Por qué pierdes con (y contra) la IA
El cambio de juego
Artículo de lectura independiente agrupado en la serie “La IA y tú”.
Hay una pregunta que muchos profesionales nos estamos haciendo últimamente “¿Mi trabajo se va a ver afectado por la IA?”. La respuesta corta es sí, pero engaña porque la mayoría imagina que le afectará como un escenario binario (te sustituyen o no te sustituyen). La realidad es bastante más rara y mucho menos cómoda: no te sustituye un sistema, te sustituye un colega que sabe usar el sistema. Y a la vez, lo que era valioso de tu trabajo hace tres años hoy deja de serlo, por lo que deja de tener sentido seguir pagándote por ello, mientras emergen capacidades por las que antes nadie pagaba nada.
Este artículo trata sobre ese cambio. Sobre cómo la IA reordena el mapa del conocimiento de lo que vale en una profesión, sobre por qué hay perfiles que pierden y otros que ganan al mismo tiempo en la misma empresa, y sobre qué señales hay que mirar antes de que el cambio te atrape dejándote sin tiempo de reaccionar.
Lo que se está abaratando no es tu trabajo, es una parte de tu trabajo
Conviene aclarar de entrada un malentendido común. La IA generativa no abarata “el trabajo del periodista”, “el trabajo del abogado” o “el trabajo del programador”. Abarata tareas concretas dentro de esos trabajos: las repetitivas, las que tienen un patrón claro, las que producen un resultado que se puede revisar de un vistazo. Tu trabajo completo no se devalúa de golpe; se devalúan ciertas piezas de él, y eso reordena la importancia relativa de lo que queda.
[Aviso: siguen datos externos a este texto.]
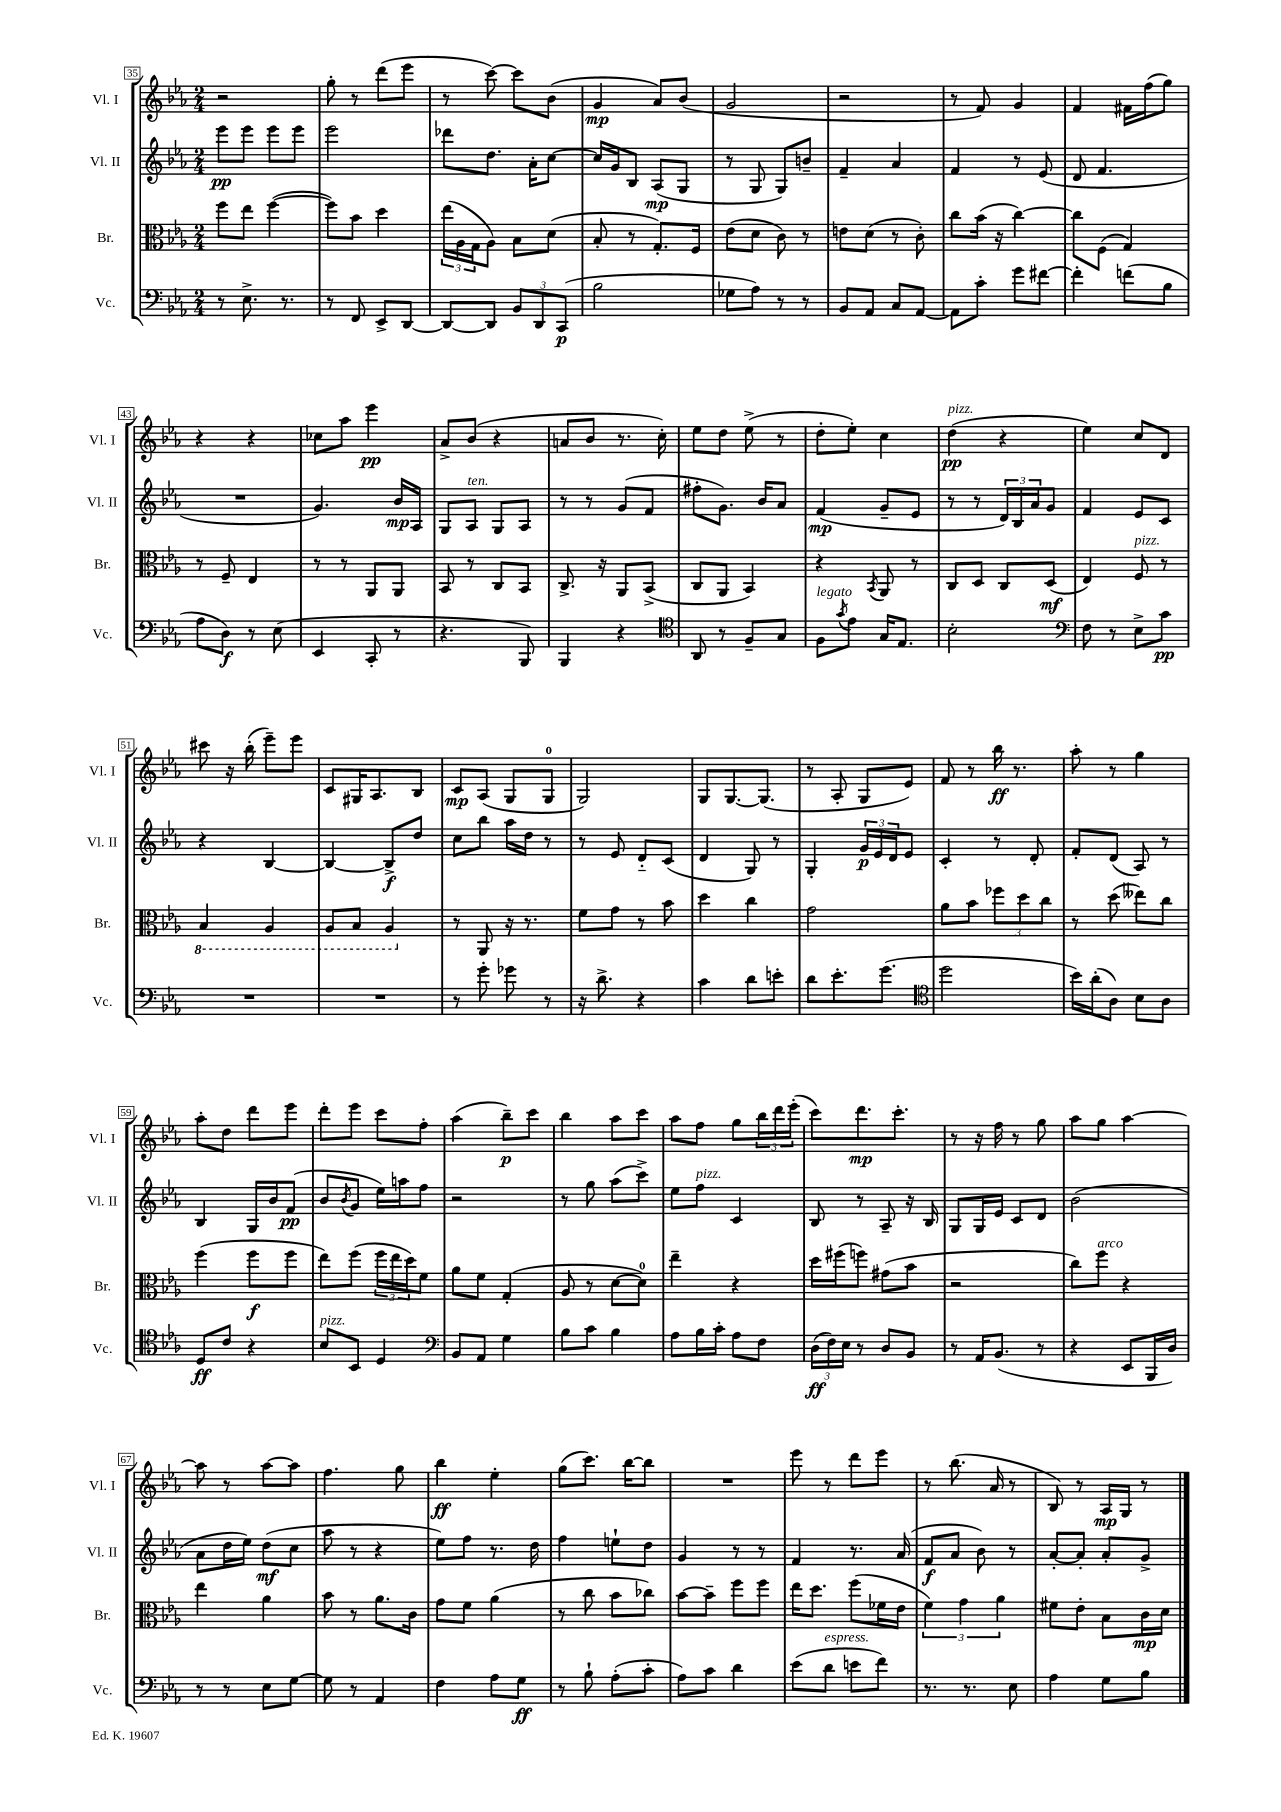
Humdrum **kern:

**kern	**kern	**kern	**kern
*staff4	*staff3	*staff2	*staff1
*clefF4	*clefC3	*clefG2	*clefG2
*k[b-e-a-]	*k[b-e-a-]	*k[b-e-a-]	*k[b-e-a-]
*M2/4	*M2/4	*M2/4	*M2/4
8r	8ff	8eee-	2r
8.E-^	8ee-	8eee-	.
.	([4ff	8eee-	.
8.r	.	.	.
.	.	8eee-	.
=	=	=	=
8r	8ff])	2eee-	8gg'
8FF	8b-	.	8r
8EE-^	4dd	.	(8ddd
[8DD	.	.	8eee-
=	=	=	=
8DD_	(24ee-	8ddd-	8r
.	24A-	.	.
.	24G	.	.
8DD]	8A-)	8.dd	[8ccc)
12BB-	8B-	.	8ccc]
.	.	16a-'	.
12DD	.	.	.
.	(8d	[8cc	(8b-
(12CC	.	.	.
=	=	=	=
2B-	8B-'	16cc]	4g
.	.	16g	.
.	8r	8B-	.
.	8.G')	(8A-	8a-)
.	.	8G	(8b-
.	16F	.	.
=	=	=	=
8G-	(8e-	8r	2g
8A-)	8d	8G	.
8r	8c)	8G)	.
8r	8r	8b~	.
=	=	=	=
8BB-	8e	4f~	2r
8AA-	(8d	.	.
8C	8r	4a-	.
[8AA-	8c')	.	.
=	=	=	=
8AA-]	8cc	4f	8r
8c'	(16b-	.	8f)
.	16r	.	.
8g	[4cc)	8r	4g
[8f#	.	(8e-	.
=	=	=	=
4f#']	8cc]	8d	4f
.	(8F	4.f	.
(8f	4G)	.	16f#
.	.	.	(16ff
8B-	.	.	8gg)
=	=	=	=
8A-	8r	2r	4r
8D)	8F~	.	.
8r	4E-	.	4r
(8E-	.	.	.
=	=	=	=
4EE-	8r	4.g)	8cc-
.	8r	.	8aa-
8CC'	8AA-	.	4eee-
8r	8AA-	16b-	.
.	.	16A-	.
=	=	=	=
4.r	8BB-	8G	8a-^
.	8r	8A-	(8b-
.	8C	8G	4r
8BBB-)	8BB-	8A-	.
=	=	=	=
4BBB-	8.C^	8r	8a
.	.	8r	8b-
.	16r	.	.
4r	8AA-	(8g	8.r
.	(8BB-^	8f	.
.	.	.	16cc')
=	=	=	=
*clefC4	*	*	*
8AA-	8C	8ff#'	8ee-
8r	8AA-	8.g)	8dd
8F~	4BB-)	.	(8ee-^
.	.	16b-	.
8G	.	8a-	8r
=	=	=	=
8F	4r	(4f	8dd'
8qg	.	.	.
8e-	.	.	8ee-')
.	8qBB-	.	.
16G	8AA-	8g~	4cc
8.E-	.	.	.
.	8r	8e-	.
=	=	=	=
2B-'	8C	8r	(4dd
.	8D	8r	.
.	8C	24d)	4r
.	.	24B-	.
.	.	24a-	.
.	(8D	8g	.
=	=	=	=
*clefF4	*	*	*
8F	4E-)	4f	4ee-)
8r	.	.	.
8E-^	8F	8e-	8cc
8c	8r	8c	8d
=	=	=	=
2r	4BB-	4r	8ccc#
.	.	.	16r
.	.	.	(16bb-'
.	4AA-	[4B-	8eee-~)
.	.	.	8eee-
=	=	=	=
2r	8AA-	4B-_	8c
.	8BB-	.	16G#
.	.	.	8.A-
.	4AA-	8B-^]	.
.	.	8dd	8B-
=	=	=	=
8r	8r	8cc	8c
8g'	8AA-	8bb-	(8A-
8g-	16r	16aa-	8G
.	8.r	16dd	.
8r	.	8r	8G
=	=	=	=
16r	8f	8r	2G)
8.d^	.	.	.
.	8g	8e-	.
4r	8r	8d'~	.
.	8b-	(8c	.
=	=	=	=
4c	4dd	4d	8G
.	.	.	[8.G
8d	4cc	8G)	.
.	.	.	(8.G]
8e'	.	8r	.
=	=	=	=
8d	2g	4G'	8r
8.e-'	.	.	8A-'
.	.	24g	8G
.	.	24e-	.
(8.g	.	.	.
.	.	24d	.
.	.	8e-	8e-)
=	=	=	=
*clefC4	*	*	*
2dd	8a-	4c'	8f
.	8b-	.	8r
.	12ff-	8r	16bb-
.	.	.	8.r
.	12dd	.	.
.	.	8d'	.
.	12cc	.	.
=	=	=	=
16b-)	8r	8f'	8aa-'
(16a-'	.	.	.
8A-)	(8dd	(8d	8r
8B-	8ee--)	8A-)	4gg
8A-	8cc	8r	.
=	=	=	=
8D	(4ff	4B-	8aa-'
8c	.	.	8dd
4r	8ff	16G	8ddd
.	.	16b-	.
.	8ff	(8f	8eee-
=	=	=	=
8B-	8ee-)	8b-	8ddd'
.	.	8qb-	.
8BB-	(8ff	8g	8eee-
4D	24ff	16ee-)	8ccc
.	24ee-	.	.
.	.	16aa	.
.	24dd)	.	.
.	8f	8ff	8ff'
=	=	=	=
*clefF4	*	*	*
8BB-	8a-	2r	(4aa-
8AA-	8f	.	.
4G	(4G'	.	8bb-~)
.	.	.	8ccc
=	=	=	=
8B-	8A-	8r	4bb-
8c	8r	8gg	.
4B-	[8d	(8aa-	8aa-
.	8d])	8ccc^)	8ccc
=	=	=	=
8A-	4ee-~	8ee-	8aa-
16B-	.	8ff	8ff
16c'	.	.	.
8A-	4r	4c	8gg
8F	.	.	24bb-
.	.	.	24ddd
.	.	.	(24eee-'
=	=	=	=
(24D	16dd	8B-	8ccc)
24F)	.	.	.
.	(16ff#	.	.
24E-	.	.	.
8r	8ff)	8r	8.ddd
8D	(8g#	8A-~	.
.	.	.	8.ccc'
8BB-	8b-	16r	.
.	.	16B-	.
=	=	=	=
8r	2r	8G	8r
16AA-	.	16G	16r
(8.BB-	.	16e-	16ff
.	.	8c	8r
8r	.	8d	8gg
=	=	=	=
4r	8cc)	(2b-	8aa-
.	8ff	.	8gg
8EE-	4r	.	[4aa-
16BBB-	.	.	.
16D)	.	.	.
=	=	=	=
8r	4ee-	8a-	8aa-]
8r	.	16dd	8r
.	.	16ee-)	.
8E-	4a-	(8dd	[8aa-
[8G	.	8cc	8aa-]
=	=	=	=
8G]	8b-	8aa-	4.ff
8r	8r	8r	.
4AA-	8.a-	4r	.
.	.	.	8gg
.	16c	.	.
=	=	=	=
4F	8g	8ee-)	4bb-
.	8f	8ff	.
8A-	(4a-	8.r	4ee-'
8G	.	.	.
.	.	16dd	.
=	=	=	=
8r	8r	4ff	(8gg
8B-`	8cc	.	8.ccc)
(8A-'	8b-	8ee`	.
.	.	.	[16bb-
8c'	8cc-)	8dd	8bb-]
=	=	=	=
8A-)	[8b-	4g	2r
8c	8b-~]	.	.
4d	8ff	8r	.
.	8ff	8r	.
=	=	=	=
(8e-	16ee-	4f	8eee-
.	8.dd	.	.
8d	.	.	8r
8e	(8ff	8.r	8ddd
8f)	16f-	.	8eee-
.	16e-	(16a-	.
=	=	=	=
8.r	6f)	8f	8r
.	.	8a-	(8.bb-
.	6g	.	.
8.r	.	.	.
.	.	8b-)	.
.	.	.	16a-
.	6a-	.	.
8E-	.	8r	8r
=	=	=	=
4A-	8f#	[8a-'	8B-)
.	8e-'	8a-']	8r
8G	8B-	8a-'	16A-
.	.	.	16G
8B-	16c	8g^	8r
.	16d	.	.
==	==	==	==
*-	*-	*-	*-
Pensemos en un periodista. Hace cinco años, transcribir entrevistas era una hora de trabajo manual por cada hora grabada. Hoy una IA lo hace en minutos con precisión más que aceptable. Eso no significa que el periodista sobre. Significa que la hora que se ahorra en transcripción pasa a estar disponible para algo más, y la importancia relativa del “algo más” sube. Si ese algo es “verificar la fuente”, “buscar el enfoque” (es decir, elegir la perspectiva única, la tesis o el punto de vista particular desde el cual vas a contar una historia) o “tener la fuente que nadie tiene”, el periodista capaz de hacer esas tres cosas se vuelve más valioso. Si lo que el periodista hacía además de transcribir era simplemente “redactar a partir de la transcripción”, entonces sí, su rol entero peligra porque la IA también puede hacer un primer borrador.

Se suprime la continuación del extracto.